#### Page text ####

You are viewing a plain text version of this content. The canonical link for it is here.
Posted to user@cassandra.apache.org by Kevin <th...@gmail.com> on 2011/03/11 07:43:03 UTC

Secondary indices: Why low cardinality?

There's pretty limited information on Cassandra's built-in secondary index
facility as is, but trying to find out why the secondary index has to have
low cardinality has been like finding a needle in a haystack..that is
floating somewhere in the Atlantic.

 

Can someone explain why low cardinality is advised for the secondary index?
Has this been confirmed by anyone else besides DataStax?

 


Re: Secondary indices: Why low cardinality?

Posted by Robert Coli <rc...@digg.com>.
On Thu, Mar 10, 2011 at 10:43 PM, Kevin <th...@gmail.com> wrote:
>
> Can someone explain why low cardinality is advised for the secondary index?

The brief answer to your question is "because it is a local secondary index."

https://issues.apache.org/jira/browse/CASSANDRA-749

Has a pretty thorough discussion of why local secondary indexes were
chosen for the initial secondary index implementation.

#### Record set ####

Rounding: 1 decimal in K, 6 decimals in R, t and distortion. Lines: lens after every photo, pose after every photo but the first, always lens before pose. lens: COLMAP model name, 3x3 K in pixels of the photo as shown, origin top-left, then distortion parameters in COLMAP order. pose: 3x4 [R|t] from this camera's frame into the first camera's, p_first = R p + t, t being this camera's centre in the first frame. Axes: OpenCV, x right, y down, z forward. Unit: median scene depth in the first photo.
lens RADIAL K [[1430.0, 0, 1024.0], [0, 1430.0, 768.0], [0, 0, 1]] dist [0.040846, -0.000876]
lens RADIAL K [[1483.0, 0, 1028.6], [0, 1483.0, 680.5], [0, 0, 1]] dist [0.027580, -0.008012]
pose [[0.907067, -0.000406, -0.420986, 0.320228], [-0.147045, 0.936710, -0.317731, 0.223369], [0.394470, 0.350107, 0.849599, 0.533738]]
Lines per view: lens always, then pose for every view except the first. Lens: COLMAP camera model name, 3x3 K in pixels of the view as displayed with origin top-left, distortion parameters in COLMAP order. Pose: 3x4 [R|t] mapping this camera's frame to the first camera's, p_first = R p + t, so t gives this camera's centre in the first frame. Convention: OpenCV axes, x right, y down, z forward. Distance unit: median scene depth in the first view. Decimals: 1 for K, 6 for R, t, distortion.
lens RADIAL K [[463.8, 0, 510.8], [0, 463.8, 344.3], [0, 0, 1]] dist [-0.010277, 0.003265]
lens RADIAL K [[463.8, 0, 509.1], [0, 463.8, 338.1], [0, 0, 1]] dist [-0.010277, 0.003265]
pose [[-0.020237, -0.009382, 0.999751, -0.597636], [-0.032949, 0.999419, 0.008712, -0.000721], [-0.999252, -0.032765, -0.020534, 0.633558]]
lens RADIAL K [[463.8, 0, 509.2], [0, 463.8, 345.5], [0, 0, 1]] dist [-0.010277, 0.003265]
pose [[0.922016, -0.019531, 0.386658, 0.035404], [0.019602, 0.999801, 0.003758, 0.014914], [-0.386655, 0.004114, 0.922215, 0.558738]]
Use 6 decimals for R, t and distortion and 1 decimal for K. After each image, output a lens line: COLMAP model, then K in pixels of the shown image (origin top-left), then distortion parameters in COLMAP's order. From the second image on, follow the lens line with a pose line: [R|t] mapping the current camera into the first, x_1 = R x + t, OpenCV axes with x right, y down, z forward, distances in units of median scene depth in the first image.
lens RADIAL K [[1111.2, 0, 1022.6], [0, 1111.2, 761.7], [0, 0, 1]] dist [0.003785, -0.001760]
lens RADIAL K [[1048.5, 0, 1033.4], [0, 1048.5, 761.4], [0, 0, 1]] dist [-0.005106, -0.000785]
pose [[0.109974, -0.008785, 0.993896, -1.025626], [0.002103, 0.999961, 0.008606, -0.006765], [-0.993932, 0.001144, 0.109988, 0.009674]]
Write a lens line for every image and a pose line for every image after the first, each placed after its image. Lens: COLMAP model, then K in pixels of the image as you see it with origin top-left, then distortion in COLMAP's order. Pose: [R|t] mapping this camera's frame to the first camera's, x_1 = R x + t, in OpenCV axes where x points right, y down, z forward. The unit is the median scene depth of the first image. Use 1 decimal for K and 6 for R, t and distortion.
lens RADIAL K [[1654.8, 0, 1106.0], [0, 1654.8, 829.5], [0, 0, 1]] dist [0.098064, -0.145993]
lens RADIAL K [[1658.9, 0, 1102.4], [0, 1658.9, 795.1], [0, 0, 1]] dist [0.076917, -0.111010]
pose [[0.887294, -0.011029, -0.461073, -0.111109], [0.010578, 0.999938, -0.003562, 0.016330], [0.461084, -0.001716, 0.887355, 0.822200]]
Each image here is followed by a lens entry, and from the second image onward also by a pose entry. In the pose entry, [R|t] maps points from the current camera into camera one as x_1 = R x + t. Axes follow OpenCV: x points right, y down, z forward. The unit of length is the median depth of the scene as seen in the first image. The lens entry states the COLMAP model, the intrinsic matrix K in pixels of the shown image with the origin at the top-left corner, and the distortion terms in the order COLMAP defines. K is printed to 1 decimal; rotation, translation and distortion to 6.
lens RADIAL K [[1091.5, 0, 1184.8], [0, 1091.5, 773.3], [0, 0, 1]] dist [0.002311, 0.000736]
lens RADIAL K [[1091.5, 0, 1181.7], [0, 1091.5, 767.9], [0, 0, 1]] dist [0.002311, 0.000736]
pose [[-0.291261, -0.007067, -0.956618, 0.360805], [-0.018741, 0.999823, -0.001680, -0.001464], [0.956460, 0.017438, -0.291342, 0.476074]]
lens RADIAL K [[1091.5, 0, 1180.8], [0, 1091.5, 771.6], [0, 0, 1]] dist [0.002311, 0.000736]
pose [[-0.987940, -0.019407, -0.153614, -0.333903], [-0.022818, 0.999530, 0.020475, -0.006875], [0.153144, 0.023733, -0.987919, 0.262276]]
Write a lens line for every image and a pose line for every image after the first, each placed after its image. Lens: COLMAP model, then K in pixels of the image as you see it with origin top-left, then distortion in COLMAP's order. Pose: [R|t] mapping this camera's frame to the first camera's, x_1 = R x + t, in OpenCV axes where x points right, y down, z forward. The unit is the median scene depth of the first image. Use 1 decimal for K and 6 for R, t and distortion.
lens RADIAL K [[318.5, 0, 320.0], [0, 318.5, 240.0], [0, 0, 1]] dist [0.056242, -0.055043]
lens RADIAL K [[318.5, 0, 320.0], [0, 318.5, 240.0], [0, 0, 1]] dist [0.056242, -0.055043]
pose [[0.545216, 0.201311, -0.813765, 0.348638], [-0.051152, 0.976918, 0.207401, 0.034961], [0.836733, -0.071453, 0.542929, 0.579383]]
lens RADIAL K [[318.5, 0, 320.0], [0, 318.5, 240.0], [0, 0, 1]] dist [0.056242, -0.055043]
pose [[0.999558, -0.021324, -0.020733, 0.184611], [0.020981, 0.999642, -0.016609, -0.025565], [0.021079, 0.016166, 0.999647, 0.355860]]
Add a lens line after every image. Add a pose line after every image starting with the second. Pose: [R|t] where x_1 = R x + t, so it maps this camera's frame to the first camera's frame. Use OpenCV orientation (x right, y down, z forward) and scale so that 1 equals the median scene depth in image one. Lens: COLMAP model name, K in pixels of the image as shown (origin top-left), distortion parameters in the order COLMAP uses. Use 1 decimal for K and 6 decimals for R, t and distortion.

####

* [Tasks for this exercise]
[1] From the Cassandra mailing-list thread, return the passage from "The brief answer" up to and including "secondary index implementation.", copied word for word.
[2] List every distinct email address in the Cassandra mailing-list thread, once each.

* [Numbered answers]
[1]
The brief answer to your question is "because it is a local secondary index."

https://issues.apache.org/jira/browse/CASSANDRA-749

Has a pretty thorough discussion of why local secondary indexes were
chosen for the initial secondary index implementation.

[2]
user@cassandra.apache.org
th...@gmail.com
rc...@digg.com